**How to complete this task**
Can you reproduce each of the items below word for word, omitting the pictures?

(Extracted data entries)
--
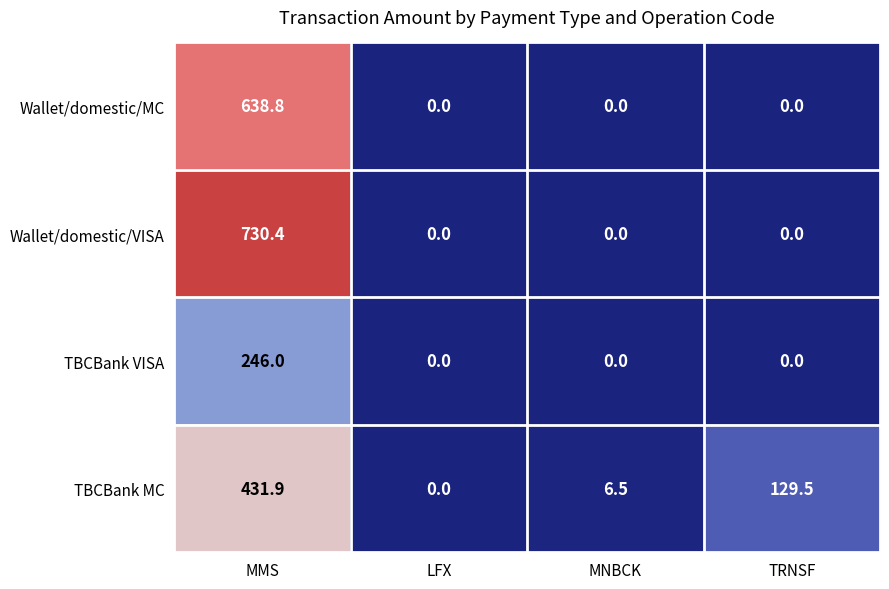

What is the sum of all TBCBank MC values?

567.9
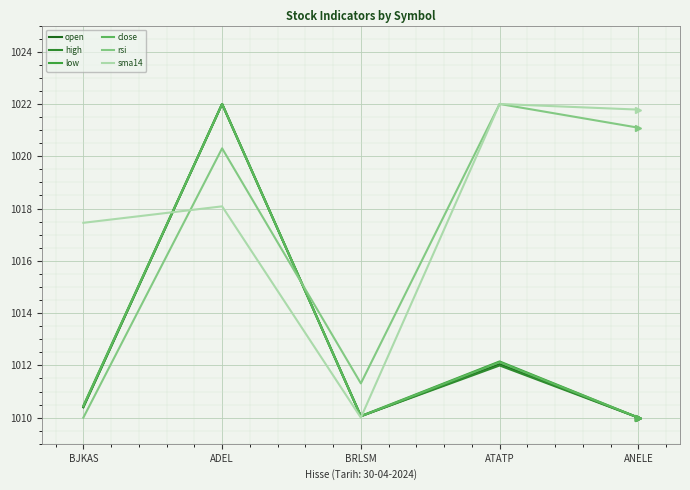

Reading left to right, list all the values displayed in this chart.

open: BJKAS=1010.4	ADEL=1022.0	BRLSM=1010.1	ATATP=1012.0	ANELE=1010.0
high: BJKAS=1010.4	ADEL=1022.0	BRLSM=1010.1	ATATP=1012.0	ANELE=1010.0
low: BJKAS=1010.5	ADEL=1022.0	BRLSM=1010.1	ATATP=1012.2	ANELE=1010.0
close: BJKAS=1010.4	ADEL=1022.0	BRLSM=1010.1	ATATP=1012.1	ANELE=1010.0
rsi: BJKAS=1010.0	ADEL=1020.3	BRLSM=1011.3	ATATP=1022.0	ANELE=1021.1
sma14: BJKAS=1017.5	ADEL=1018.1	BRLSM=1010.0	ATATP=1022.0	ANELE=1021.8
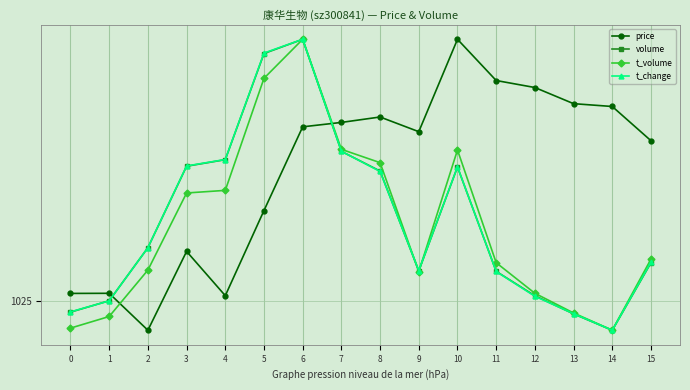

Which series changed the most between 12 and 13?

t_volume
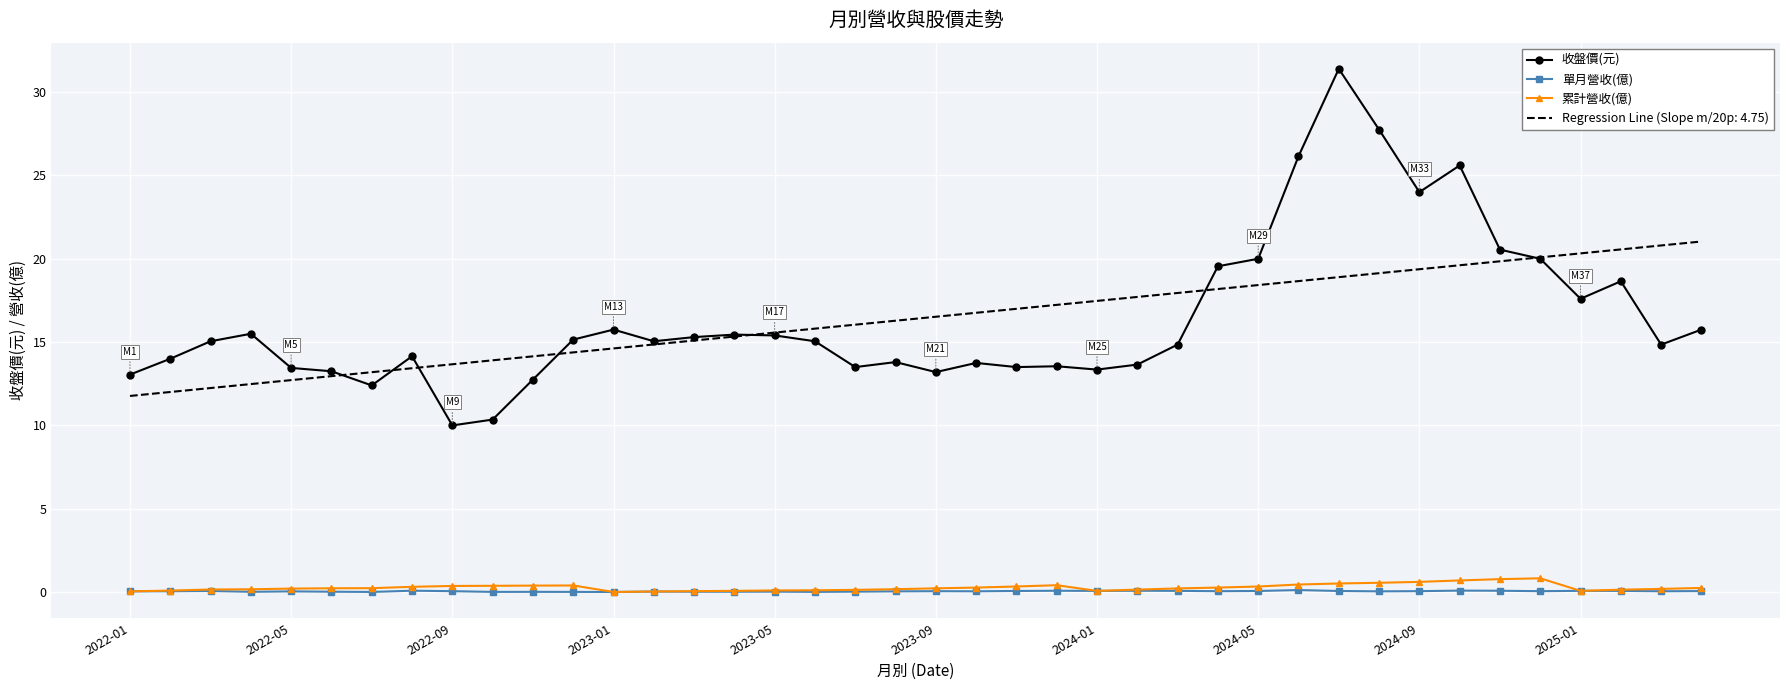

Which series has the widest spread of values?

收盤價(元)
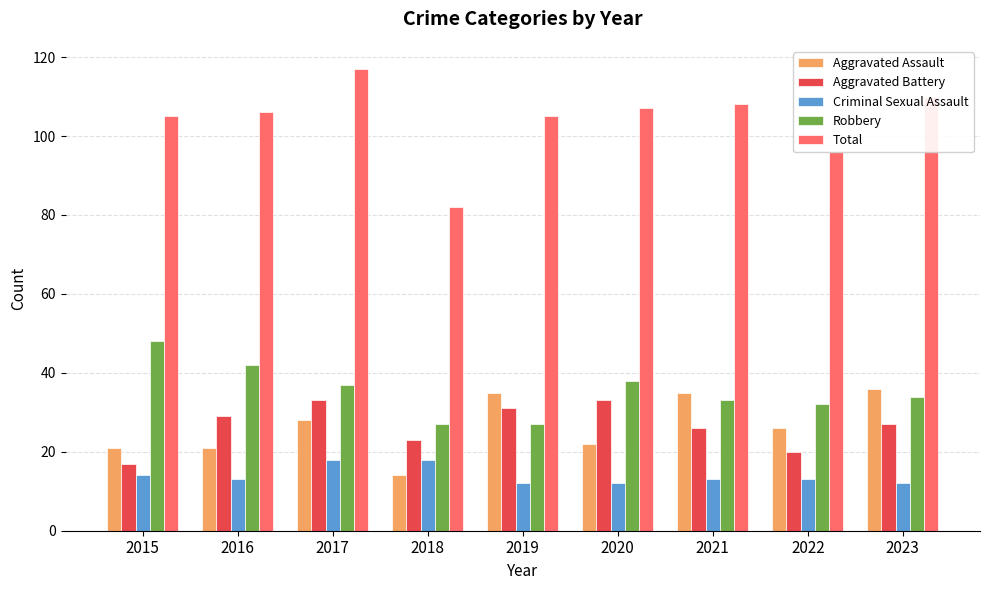

The Aggravated Battery series shows 33 at 2020. True or false?

True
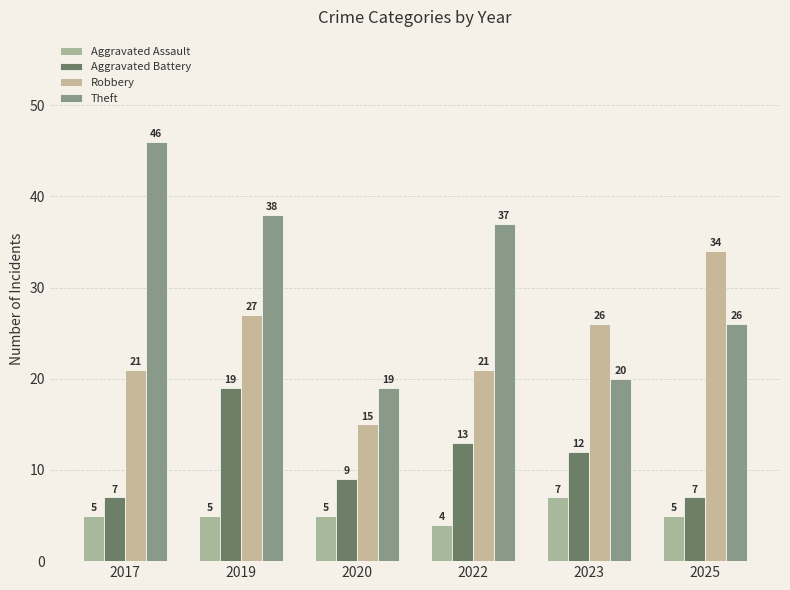

The value of Theft at 2017 is 82. True or false?

False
--
**Written solution**
What is the sum of all TBCBank MC values?

567.9

Reading left to right, list all the values displayed in this chart.

open: BJKAS=1010.4	ADEL=1022.0	BRLSM=1010.1	ATATP=1012.0	ANELE=1010.0
high: BJKAS=1010.4	ADEL=1022.0	BRLSM=1010.1	ATATP=1012.0	ANELE=1010.0
low: BJKAS=1010.5	ADEL=1022.0	BRLSM=1010.1	ATATP=1012.2	ANELE=1010.0
close: BJKAS=1010.4	ADEL=1022.0	BRLSM=1010.1	ATATP=1012.1	ANELE=1010.0
rsi: BJKAS=1010.0	ADEL=1020.3	BRLSM=1011.3	ATATP=1022.0	ANELE=1021.1
sma14: BJKAS=1017.5	ADEL=1018.1	BRLSM=1010.0	ATATP=1022.0	ANELE=1021.8

Which series changed the most between 12 and 13?

t_volume

Which series has the widest spread of values?

收盤價(元)

The Aggravated Battery series shows 33 at 2020. True or false?

True

The value of Theft at 2017 is 82. True or false?

False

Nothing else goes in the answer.